A group working for peaceful relations between the United States and China on Monday sent a letter to leaders of both countries imploring them to end or limit “dangerous and provocative military maneuvers” in the South China Sea and near Taiwan that could lead to all-out war.
“With the frequency and scale of these maneuvers increasing by the week, the likelihood of a mishap is increasing exponentially.”
Writing to U.S. President Joe Biden, Secretary of State Antony Blinken, Defense Secretary Lloyd Austin, and Chinese President Xi Jinping, Committee for a SANE U.S.-China Policy co-chairs Joseph Gerson and Michael Klare warned that “combative” U.S. and Chinese naval and aerial maneuvers “could result in the outbreak of accidental or unintended conflict with unforeseeable and possibly catastrophic consequences.”
The group documented 115 “provocative maneuvers and close encounters” between U.S. and Chinese forces this year, with a dramatic increase following a controversial August visit to Taiwan by a U.S. congressional delegation led by House Speaker Nancy Pelosi (D-Calif.).
According to the document, China initiated 93 of the incidents, while the U.S. triggered 22. They ranged from “modest actions” by one or two ships or planes to “large-scale maneuvers” like a Chinese air force exercise involving 62 warplanes along China’s maritime border with Taiwan.
“Whenever these maneuvers occur, it is common for the opposing side to mobilize its own air and naval forces to guard its territory (or those of its allies) and ward off any intruders,” the letter notes. “This has resulted, on some occasions, in close encounters between the ships and planes of the opposing sides—with only the skillful action of pilots and helmsmen preventing a potentially deadly collision.”

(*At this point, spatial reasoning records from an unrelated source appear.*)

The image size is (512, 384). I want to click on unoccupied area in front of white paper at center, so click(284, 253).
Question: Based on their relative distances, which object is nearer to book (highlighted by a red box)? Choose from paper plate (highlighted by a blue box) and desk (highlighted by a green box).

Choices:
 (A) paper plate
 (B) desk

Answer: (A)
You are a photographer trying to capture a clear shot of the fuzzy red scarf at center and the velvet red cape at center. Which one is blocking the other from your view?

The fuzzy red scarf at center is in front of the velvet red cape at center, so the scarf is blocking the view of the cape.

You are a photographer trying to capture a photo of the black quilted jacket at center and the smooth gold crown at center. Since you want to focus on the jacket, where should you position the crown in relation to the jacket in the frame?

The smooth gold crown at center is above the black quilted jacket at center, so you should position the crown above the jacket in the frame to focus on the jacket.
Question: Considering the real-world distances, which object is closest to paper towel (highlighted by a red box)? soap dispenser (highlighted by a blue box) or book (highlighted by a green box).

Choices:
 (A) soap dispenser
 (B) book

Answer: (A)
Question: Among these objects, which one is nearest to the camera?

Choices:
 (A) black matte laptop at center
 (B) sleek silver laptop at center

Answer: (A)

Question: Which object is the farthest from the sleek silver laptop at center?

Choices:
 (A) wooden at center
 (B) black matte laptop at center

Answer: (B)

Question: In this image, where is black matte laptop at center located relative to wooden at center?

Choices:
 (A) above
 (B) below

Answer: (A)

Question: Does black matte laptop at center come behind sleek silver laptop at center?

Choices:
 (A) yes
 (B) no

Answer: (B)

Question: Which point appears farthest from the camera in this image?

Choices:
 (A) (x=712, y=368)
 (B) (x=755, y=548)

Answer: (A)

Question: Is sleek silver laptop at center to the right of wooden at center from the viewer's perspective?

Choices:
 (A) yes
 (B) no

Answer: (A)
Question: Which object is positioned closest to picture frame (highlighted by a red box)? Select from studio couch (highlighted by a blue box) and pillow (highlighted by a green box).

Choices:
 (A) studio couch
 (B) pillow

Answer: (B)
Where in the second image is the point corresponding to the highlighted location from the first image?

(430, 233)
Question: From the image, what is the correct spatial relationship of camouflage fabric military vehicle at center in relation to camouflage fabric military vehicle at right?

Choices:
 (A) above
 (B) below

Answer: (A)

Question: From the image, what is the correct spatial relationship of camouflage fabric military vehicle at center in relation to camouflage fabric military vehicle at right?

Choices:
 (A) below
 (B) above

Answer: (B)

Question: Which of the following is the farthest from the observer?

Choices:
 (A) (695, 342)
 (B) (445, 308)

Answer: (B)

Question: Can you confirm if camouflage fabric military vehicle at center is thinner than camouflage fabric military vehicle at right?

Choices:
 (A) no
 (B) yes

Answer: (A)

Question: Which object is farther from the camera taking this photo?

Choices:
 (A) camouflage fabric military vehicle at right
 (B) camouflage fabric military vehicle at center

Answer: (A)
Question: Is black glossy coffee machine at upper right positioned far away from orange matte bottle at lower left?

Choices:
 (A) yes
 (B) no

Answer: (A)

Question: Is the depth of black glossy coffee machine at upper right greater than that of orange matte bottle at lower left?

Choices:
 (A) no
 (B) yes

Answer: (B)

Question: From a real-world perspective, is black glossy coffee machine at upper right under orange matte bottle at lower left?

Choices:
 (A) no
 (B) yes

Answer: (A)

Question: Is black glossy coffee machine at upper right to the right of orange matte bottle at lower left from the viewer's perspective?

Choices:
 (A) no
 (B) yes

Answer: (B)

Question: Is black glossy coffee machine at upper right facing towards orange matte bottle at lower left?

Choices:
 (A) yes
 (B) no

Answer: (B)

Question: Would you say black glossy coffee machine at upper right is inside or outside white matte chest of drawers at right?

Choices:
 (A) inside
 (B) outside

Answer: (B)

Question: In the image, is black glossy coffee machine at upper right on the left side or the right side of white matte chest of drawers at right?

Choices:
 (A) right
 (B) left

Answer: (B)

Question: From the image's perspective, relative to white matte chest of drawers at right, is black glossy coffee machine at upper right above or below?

“This good fortune, however, is not likely to last forever,” the group cautioned, “and, with the frequency and scale of these maneuvers increasing by the week, the likelihood of a mishap is increasing exponentially.”
“Given this danger, we call on you to immediately take unilateral and bilateral steps to reduce the risk of an accidental or unintended clash between U.S. and [Chinese] air and naval forces in the West Pacific by discontinuing or scaling back military exercises that could be deemed threatening by others,” the letter continues.
The activists also urged the two countries’ leaders to hold talks “between military officials of the two sides,” plus “other interested parties such as Taiwan, Vietnam, and the Philippines,” to create “‘rules of the road’ for safe, nonthreatening air and naval maneuvers.”
The group’s letter comes amid intense U.S. diplomatic efforts to persuade China to be less supportive of Russia’s invasion of Ukraine.
“It is peculiar,” wrote South China Morning Post opinion contributor Dong Lei on Friday, “how Washington expects help from China on Ukraine while maintaining a campaign of hectoring and humiliation, including on China’s refusal to condemn Russia, and on Taiwan.”